The tablet on which our new version of the Deluge is inscribed was excavated at Nippur during the third Babylonian expedition sent out by the University of Pennsylvania; but it was not until the summer of 1912 that its contents were identified, when the several fragments of which it was composed were assembled and put together. It is a large document, containing six columns of writing, three on each side; but unfortunately only the lower half has been recovered, so that considerable gaps occur in the text.(1) The sharp edges of the broken surface, however, suggest that it was damaged after removal from the soil, and the possibility remains that some of the missing fragments may yet be recovered either at Pennsylvania or in the Museum at Constantinople. As it is not dated, its age must be determined mainly by the character of its script. A close examination of the writing suggests that it can hardly have been inscribed as late as the Kassite Dynasty, since two or three signs exhibit more archaic forms than occur on any tablets of that period;(2) and such linguistic corruptions as have been noted in its text may well be accounted for by the process of decay which must have already affected the Sumerian language at the time of the later kings of Nisin. Moreover, the tablet bears a close resemblance to one of the newly published copies of the Sumerian Dynastic List from Nippur;(3) for both are of the same shape and composed of the same reddish-brown clay, and both show the same peculiarities of writing. The two tablets in fact appear to have been written by the same hand, and as that copy of the Dynastic List was probably drawn up before the latter half of the First Dynasty of Babylon, we may assign the same approximate date for the writing of our text. This of course only fixes a lower limit for the age of the myth which it enshrines.
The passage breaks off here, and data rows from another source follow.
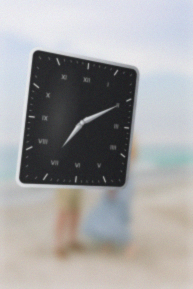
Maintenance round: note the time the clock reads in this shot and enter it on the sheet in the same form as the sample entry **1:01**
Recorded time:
**7:10**
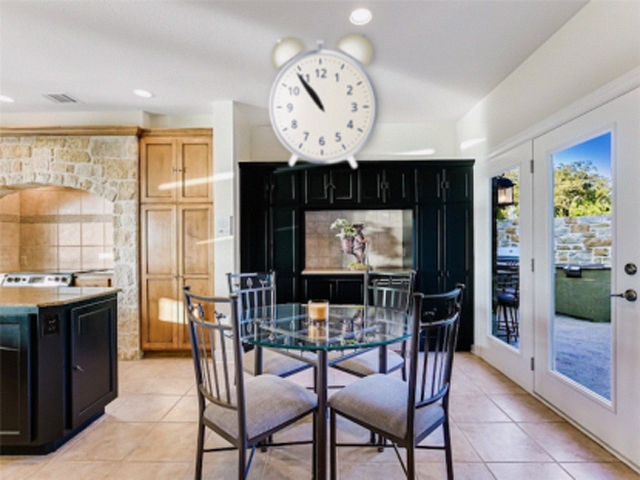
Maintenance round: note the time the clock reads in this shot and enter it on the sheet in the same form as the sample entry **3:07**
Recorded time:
**10:54**
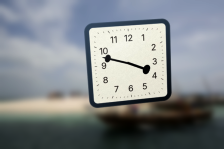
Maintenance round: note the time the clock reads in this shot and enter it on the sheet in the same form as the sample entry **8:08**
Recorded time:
**3:48**
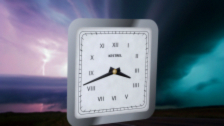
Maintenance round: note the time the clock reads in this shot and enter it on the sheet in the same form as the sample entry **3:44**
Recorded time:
**3:42**
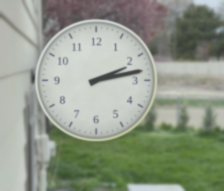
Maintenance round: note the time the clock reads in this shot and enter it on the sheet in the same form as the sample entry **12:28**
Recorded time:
**2:13**
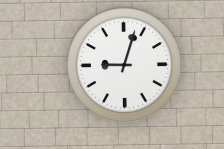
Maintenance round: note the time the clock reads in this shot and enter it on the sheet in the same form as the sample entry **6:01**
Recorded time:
**9:03**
(1) The breadth of the tablet is 5 5/8 in., and it
originally measured about 7 in. in length from top to
bottom; but only about one-third of its inscribed surface is
preserved.
(2) Cf. Poebel, Hist. Texts, pp. 66 ff.
(3) No. 5.
That the composition is in the form of a poem may be seen at a glance from the external appearance of the tablet, the division of many of the lines and the blank spaces frequently left between the sign-groups being due to the rhythmical character of the text. The style of the poetry may be simple and abrupt, but it exhibits a familiar feature of both Semitic-Babylonian and Hebrew poetry, in its constant employment of partial repetition or paraphrase in parallel lines. The story it tells is very primitive and in many respects unlike the Babylonian Versions of the Deluge which we already possess. Perhaps its most striking peculiarity is the setting of the story, which opens with a record of the creation of man and animals, goes on to tell how the first cities were built, and ends with a version of the Deluge, which is thus recounted in its relation to the Sumerian history of the world. This literary connexion between the Creation and Deluge narratives is of unusual interest, in view of the age of our text. In the Babylonian Versions hitherto known they are included in separate epics with quite different contexts. Here they are recounted together in a single document, much as they probably were in the history of Berossus and as we find them in the present form of the Book of Genesis. This fact will open up some interesting problems when we attempt to trace the literary descent of the tradition.